# Exhaust for 06 sentra 1.8S



## mmunsee (Nov 4, 2006)

Hello guys,

I want to put exhaust on my sentra, i want it nice and deep, anyone have any suggestions on a brand that sounds good.


----------



## b15chik (Jun 4, 2005)

you don't really have many options. my reccomendation is the hks catback for the 2.0. fits your car and is the hottest exhaust ever


----------



## mmunsee (Nov 4, 2006)

ok thank you.


----------



## dmroberson (Jun 24, 2004)

I know I'm late, but I agree with b15chik.
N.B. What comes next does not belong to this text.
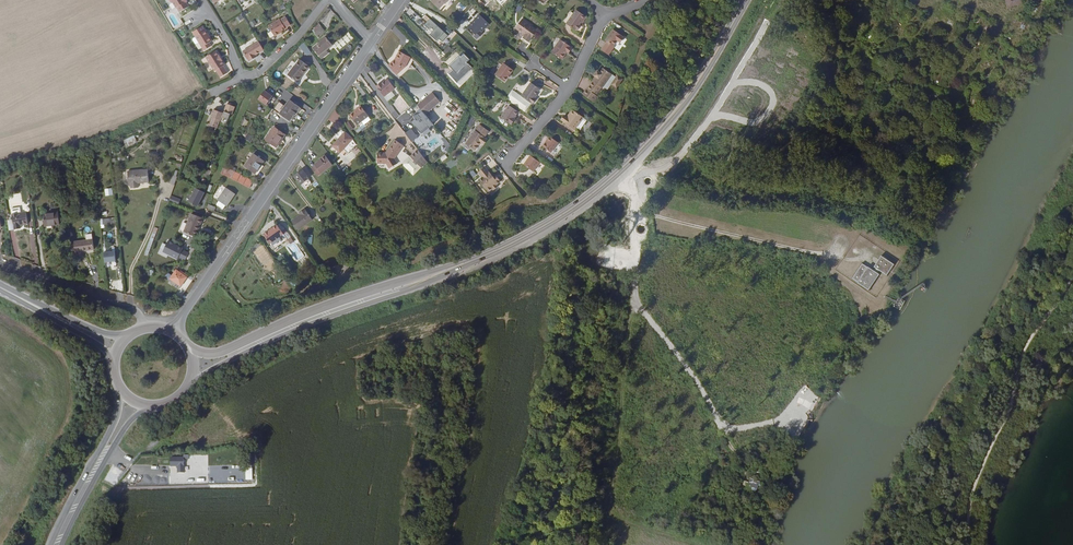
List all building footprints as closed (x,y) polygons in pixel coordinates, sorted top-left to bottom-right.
[(169,0),(170,3),(172,3),(176,9),(177,9),(180,13),(189,8),(186,3),(187,2),(186,0),(169,0)] [(433,2),(441,9),(446,3),(447,5),(451,0),(435,0),(433,2)] [(583,23),(587,17),(578,10),(568,24),(577,31),(578,30),(579,31),(583,26),(582,25),(583,23)] [(491,25),(494,21),(485,12),(482,15),(491,25)] [(442,41),(448,34),(424,14),(419,21),(429,29),(427,32),(437,40),(438,38),(442,41)] [(484,33),(491,25),(482,15),(481,15),(476,21),(477,22),(475,24),(474,23),(470,27),(470,29),(476,35),(478,35),(482,31),(484,33)] [(275,38),(280,35),(280,34),(282,32),(286,30),(285,29),(291,26),(286,18),(281,21),(280,20),(269,27),(275,38)] [(527,36),(526,37),(525,39),(530,43),(532,40),(533,40),(539,32),(532,27),(533,26),(524,20),(518,28),(518,30),(525,35),(527,36)] [(314,34),(322,29),(318,24),(312,31),(314,34)] [(212,42),(210,38),(209,39),(207,37),(208,36),(205,31),(205,32),(202,28),(193,33),(196,38),(199,44),(204,52),(211,48),(209,44),(212,42)] [(326,34),(322,29),(314,34),(318,39),(326,34)] [(620,42),(624,36),(615,30),(607,41),(615,47),(619,41),(620,42)] [(354,40),(349,34),(335,45),(340,51),(354,40)] [(325,51),(332,46),(326,38),(313,49),(321,60),(328,54),(325,51)] [(572,47),(569,45),(564,42),(562,40),(553,53),(563,60),(568,52),(569,53),(570,54),(574,49),(572,48),(572,47)] [(256,56),(264,51),(259,43),(243,53),(248,61),(250,63),(255,60),(253,58),(256,56)] [(303,43),(299,47),(308,55),(312,51),(303,43)] [(445,53),(447,56),(453,49),(451,47),(445,53)] [(220,79),(228,74),(223,67),(225,66),(222,62),(219,57),(216,52),(206,59),(215,73),(216,72),(220,79)] [(401,52),(398,58),(399,59),(398,61),(397,63),(396,62),(390,66),(399,75),(407,68),(412,58),(401,52)] [(469,63),(471,60),(467,56),(464,59),(462,56),(451,67),(459,75),(470,64),(469,63)] [(935,68),(938,64),(934,60),(930,65),(935,68)] [(303,77),(310,68),(300,61),(295,68),(295,67),(288,77),(298,84),(302,77),(303,77)] [(512,75),(515,70),(506,64),(497,76),(507,82),(510,77),(512,75)] [(588,89),(584,95),(596,103),(600,97),(598,96),(603,88),(604,89),(605,87),(614,74),(605,69),(602,74),(599,72),(596,77),(598,78),(596,81),(595,82),(594,82),(589,89),(588,89)] [(614,74),(605,87),(610,90),(613,85),(618,78),(614,74)] [(618,78),(613,85),(618,88),(624,80),(619,76),(618,78)] [(386,98),(397,89),(390,80),(379,88),(386,98)] [(523,97),(533,104),(534,103),(535,104),(539,100),(537,99),(536,98),(538,95),(542,90),(533,83),(523,97)] [(400,87),(397,89),(386,98),(390,102),(403,92),(400,87)] [(522,110),(527,113),(533,104),(523,97),(514,91),(508,100),(513,103),(522,110)] [(266,107),(272,98),(264,93),(258,102),(266,107)] [(419,106),(427,115),(442,102),(434,93),(419,106)] [(279,104),(274,111),(290,123),(300,109),(295,105),(290,101),(285,108),(279,104)] [(520,112),(522,110),(513,103),(511,106),(520,112)] [(232,116),(235,108),(227,105),(224,113),(232,116)] [(516,119),(520,112),(511,106),(503,118),(513,125),(514,125),(517,120),(516,119)] [(359,126),(371,117),(363,107),(352,116),(359,126)] [(567,116),(563,121),(576,131),(578,128),(582,131),(589,121),(574,110),(571,114),(571,115),(569,118),(568,117),(567,116)] [(221,122),(224,115),(214,111),(211,118),(213,119),(210,127),(217,129),(220,121),(221,122)] [(333,111),(329,120),(335,123),(339,113),(333,111)] [(373,120),(371,117),(359,126),(362,129),(373,120)] [(246,119),(244,118),(240,128),(242,129),(245,129),(246,127),(247,127),(249,123),(245,121),(246,119)] [(484,145),(488,139),(487,138),(491,132),(482,125),(468,145),(477,151),(481,146),(483,144),(484,144),(484,145)] [(412,127),(406,132),(414,143),(420,138),(412,127)] [(282,141),(285,137),(274,129),(266,141),(278,149),(283,142),(282,141)] [(247,133),(244,139),(250,142),(254,136),(247,133)] [(346,150),(350,154),(359,145),(355,140),(347,133),(335,147),(342,154),(346,150)] [(134,136),(123,139),(125,146),(136,143),(134,136)] [(553,153),(560,143),(552,137),(544,147),(553,153)] [(404,165),(412,157),(405,152),(408,148),(397,141),(388,154),(380,154),(379,164),(389,164),(392,169),(400,164),(402,166),(404,165)] [(565,146),(560,143),(553,153),(558,157),(565,146)] [(424,169),(430,163),(420,150),(413,158),(424,169)] [(245,168),(255,176),(261,167),(264,163),(254,155),(245,168)] [(323,160),(322,162),(317,165),(318,166),(314,169),(320,177),(335,166),(327,156),(323,159),(323,160)] [(536,172),(542,163),(532,156),(526,165),(536,172)] [(416,177),(424,169),(413,158),(412,157),(404,165),(416,177)] [(201,176),(204,166),(199,165),(196,175),(201,176)] [(250,190),(254,182),(230,169),(225,167),(221,175),(250,190)] [(261,167),(255,176),(257,177),(263,169),(261,167)] [(497,179),(495,177),(491,172),(487,168),(480,173),(484,178),(481,181),(490,192),(494,189),(496,191),(500,187),(499,185),(503,182),(499,178),(497,179)] [(304,185),(310,180),(311,179),(305,170),(297,177),(304,185)] [(127,173),(128,178),(130,178),(130,185),(131,190),(138,189),(137,185),(149,183),(148,171),(127,173)] [(314,184),(310,180),(304,185),(307,190),(314,184)] [(187,201),(197,206),(204,192),(195,187),(187,201)] [(219,203),(225,207),(227,208),(236,196),(226,189),(217,201),(219,203)] [(169,201),(178,204),(180,199),(171,195),(169,201)] [(223,211),(225,207),(219,203),(216,206),(223,211)] [(30,212),(29,204),(19,206),(20,214),(11,215),(14,231),(20,230),(19,227),(27,225),(25,213),(30,212)] [(315,221),(307,210),(302,213),(303,215),(294,222),(300,231),(315,221)] [(59,225),(58,214),(42,216),(43,227),(59,225)] [(191,215),(188,225),(184,234),(196,238),(195,240),(198,241),(205,221),(191,215)] [(184,234),(188,225),(184,223),(180,234),(195,240),(196,238),(184,234)] [(286,235),(282,230),(280,225),(275,229),(275,230),(272,232),(271,231),(266,235),(273,245),(286,235)] [(290,241),(286,235),(273,245),(277,250),(290,241)] [(163,243),(158,254),(167,257),(168,255),(184,262),(189,250),(167,240),(165,244),(163,243)] [(93,242),(87,243),(74,244),(75,255),(94,252),(93,242)] [(191,250),(186,261),(192,264),(197,253),(191,250)] [(104,262),(115,262),(114,251),(103,251),(104,262)] [(897,265),(883,255),(875,267),(889,276),(897,265)] [(871,290),(881,274),(870,266),(869,267),(864,263),(854,278),(859,282),(871,290)] [(181,277),(178,275),(176,273),(170,279),(168,282),(169,283),(178,290),(186,281),(181,277)] [(753,483),(760,486),(766,475),(759,471),(757,470),(750,467),(747,473),(744,478),(753,483)] [(734,479),(731,478),(727,485),(747,495),(751,487),(745,485),(744,488),(732,483),(734,479)] [(745,485),(751,487),(753,483),(744,478),(742,483),(745,485)] [(742,483),(734,479),(732,483),(744,488),(745,485),(742,483)] [(751,487),(747,495),(754,498),(760,486),(753,483),(751,487)]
I've got an HKS Sport on my 04 1.8S, had it for about 6 months now. Has a very nice, sporty sound, none of that raspy, weed-wacker crap, even when it's opened up.


----------



## mmunsee (Nov 4, 2006)

sweet, thanks guys. whats the average cost for the full set-up?


----------



## b15chik (Jun 4, 2005)

dmroberson said:


> I know I'm late, but I agree with b15chik. I've got an HKS Sport on my 04 1.8S, had it for about 6 months now. Has a very nice, sporty sound, none of that raspy, weed-wacker crap, even when it's opened up.
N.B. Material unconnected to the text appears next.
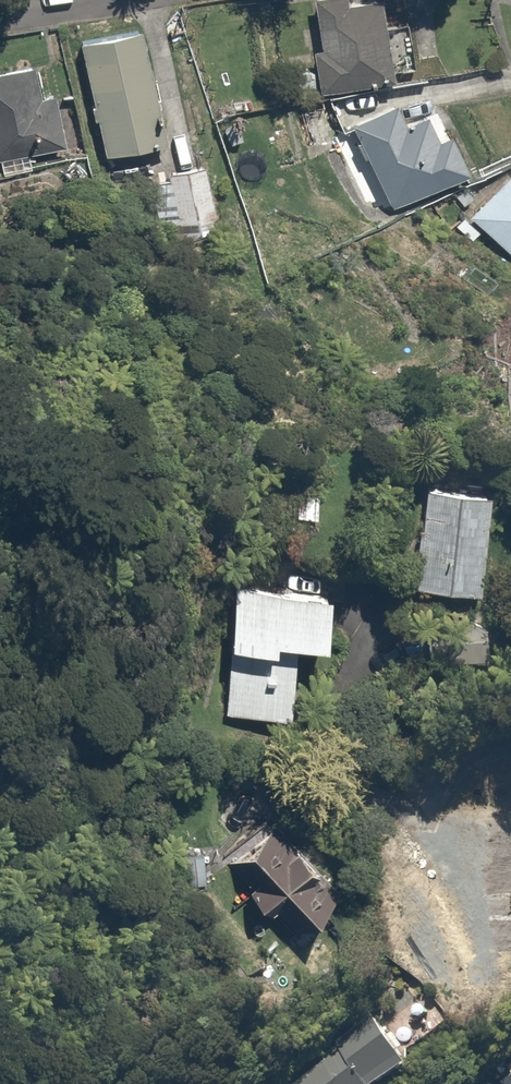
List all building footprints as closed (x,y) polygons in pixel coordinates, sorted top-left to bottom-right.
[(328,46),(317,48),(325,91),(397,78),(383,0),(319,0),(328,46)] [(140,31),(73,48),(101,159),(168,142),(140,31)] [(38,170),(36,157),(69,151),(59,95),(45,98),(39,66),(0,73),(0,177),(38,170)] [(412,121),(403,104),(356,126),(397,215),(478,178),(457,134),(443,140),(431,112),(412,121)] [(207,168),(148,182),(160,228),(218,214),(207,168)] [(472,215),(510,249),(510,169),(472,215)] [(496,492),(428,485),(418,583),(486,590),(496,492)] [(339,592),(234,585),(226,712),(294,717),(299,641),(336,643),(339,592)] [(280,808),(220,860),(290,943),(351,891),(280,808)] [(376,1013),(289,1083),(391,1083),(417,1063),(376,1013)] [(496,1071),(507,1083),(510,1083),(510,1059),(496,1071)]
haha you know what's so funny. both of us always post the same thing in every thread about the 1.8 exhust 

you can get it extremely cheap on ebay. and www.importrp.com carries them too. it's not on their site, you have to call. but they have given out quotes as low as 350 bucks with shipping


----------



## dmroberson (Jun 24, 2004)

b15chik said:


> haha you know what's so funny. both of us always post the same thing in every thread about the 1.8 exhust


Now that you mention it, we do, don't we?  Didn't even notice that. lol.


----------



## DOHC_Holiday (Aug 24, 2006)

I just put a stock Spec V exhaust on my GXE and it sounds great; an aggressive growl, but not buzzy. And even with the mods performed at a muffler shop, it was still only 50% of the cost of an HKS.


----------



## b15chik (Jun 4, 2005)

yeah, but you still have a stock exhaust, lol


----------



## DOHC_Holiday (Aug 24, 2006)

b15chik said:


> yeah, but you still have a stock exhaust, lol


That might actually _help _ me in SCCA classification.


----------